Backstage, I got a chance to talk about movies with another great Seattle veteran, Marianne Owen (Mrs. Fezziwig), and talk about Brooklyn with NYC transplant Andrew McGinn (Spirit 2).

And most nostalgically, I chatted up all the kids in the show. Why you ask? Well, it wasn’t too long ago that I was much like them. (Okay, it WAS a long time ago, it just doesn’t feel that way to me.)

This brings me to my real reason for doing ACT’s “A Christmas Carol” this year. Way back in 1972, I was a 17-year-old high-school student who was lucky enough to be cast in ACT’s production of the hit musical “The Me Nobody Knows.” For a teenager like me, this was almost too good to be true. Not only was it a rock musical, but I also got to play someone my own age!
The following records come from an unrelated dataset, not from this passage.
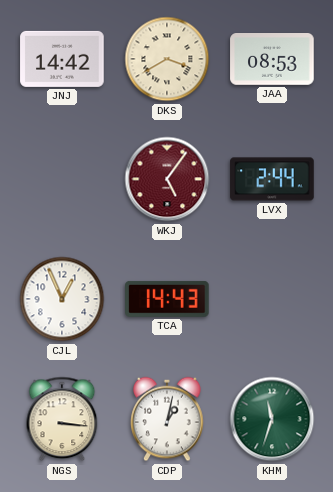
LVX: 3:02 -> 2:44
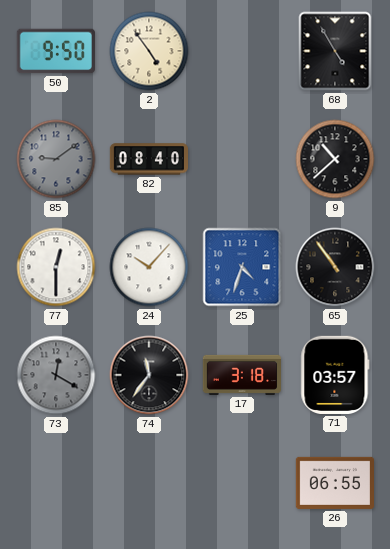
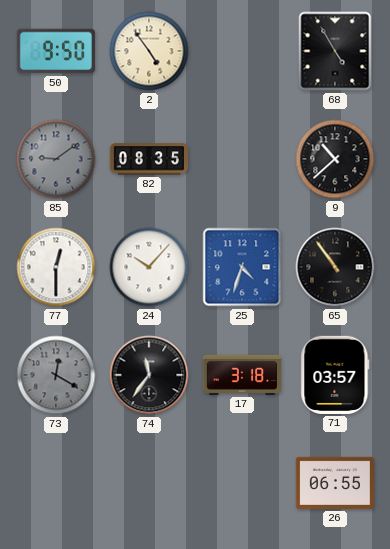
82: 08:40 -> 08:35
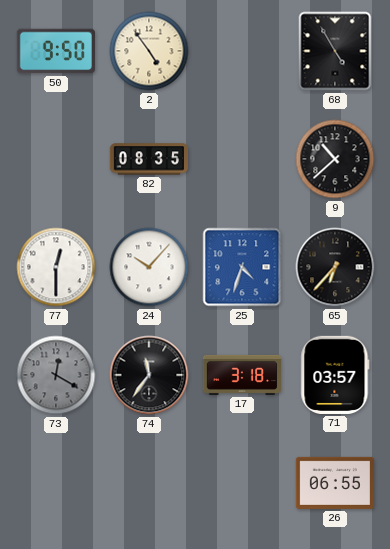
85: 9:09 -> none
65: 10:54 -> 6:37
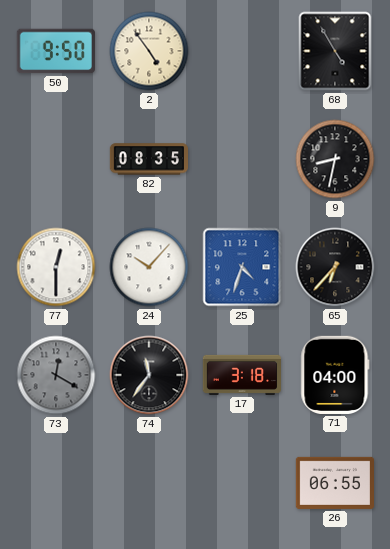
9: 10:38 -> 8:32
71: 03:57 -> 04:00
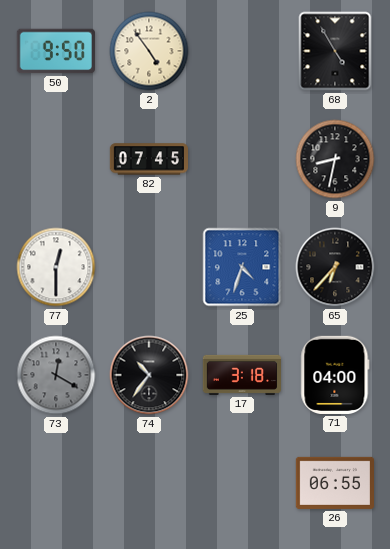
82: 08:35 -> 07:45
24: 10:07 -> none
74: 11:36 -> 10:36
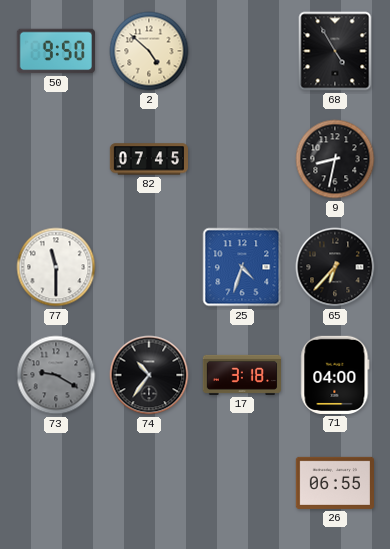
2: 4:54 -> 4:52
77: 12:30 -> 11:30
73: 12:20 -> 9:20
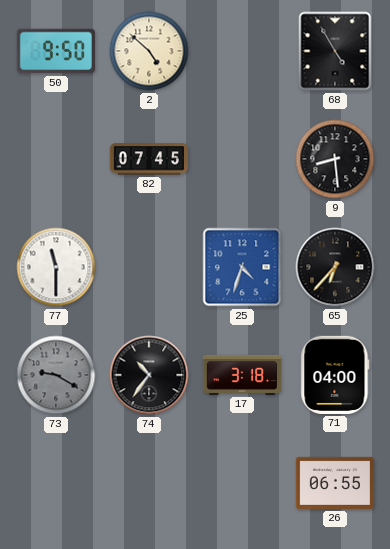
9: 8:32 -> 8:29
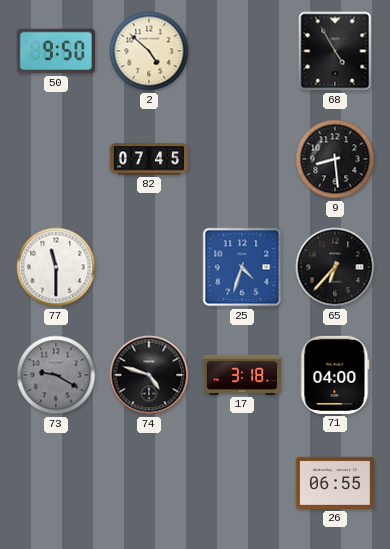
74: 10:36 -> 4:48
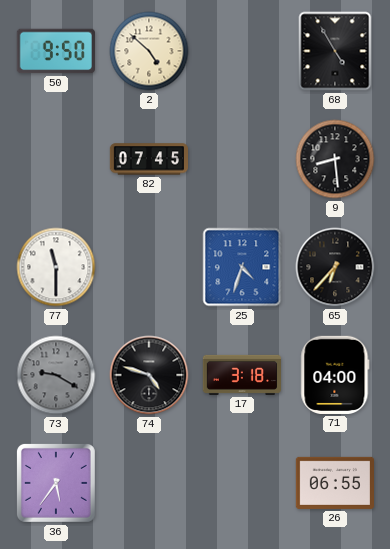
36: none -> 5:36
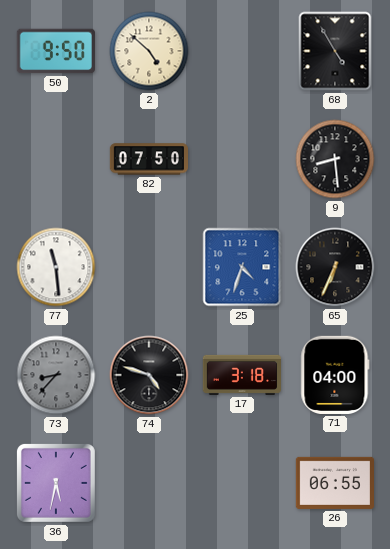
82: 07:45 -> 07:50
77: 11:30 -> 11:29
65: 6:37 -> 6:34
73: 9:20 -> 8:37
36: 5:36 -> 5:32
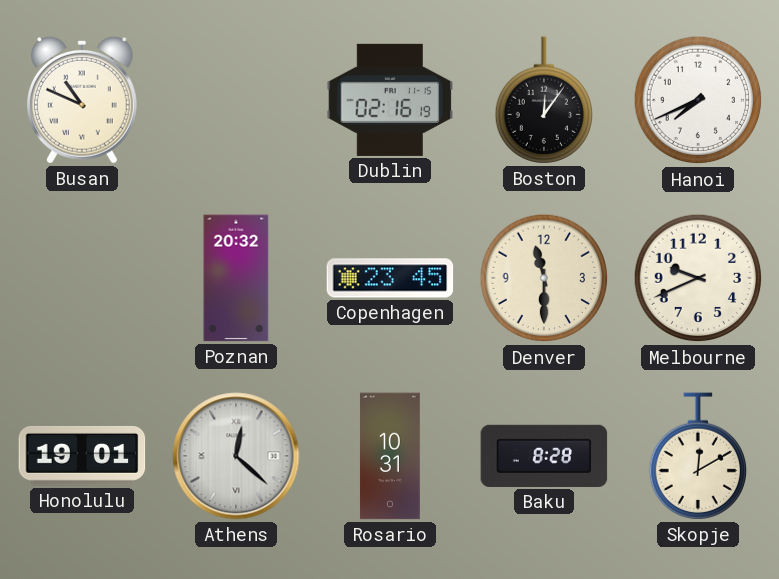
Because I was tall and had a deep voice, I almost always played older men in my Blanchet High school musicals (Horace Vandergelder in “Hello Dolly,” Mr. Babcock in “Mame,” etc.) And here I was playing an inner-city youth who was far hipper and cooler than I could ever be. And get a load of my signature song:

I love girls, I love what the girls have
Love that thing, that thing that the girls got
That thing sure is big and fine
Can’t you see how it blows my mind!

Getting to sing lyrics like that while wearing wacky 1970’s clothes was an absolute blast.

And now I’ve come full circle. After all this time, I was able to return to the ACT stage, 44 years after the last time I trod those boards (metaphorically speaking, of course. ACT moved into new digs many years ago.) And I fully appreciate the fact that I’m now the age I always pretended to be in my high school plays. In ACT’s “A Christmas Carol” this past week, I was once again playing someone my own age, no longer a hyperkinetic teen, but rather a distinguished and graying Victorian gentleman.

Thanks for the memories, new and old, ACT Theatre!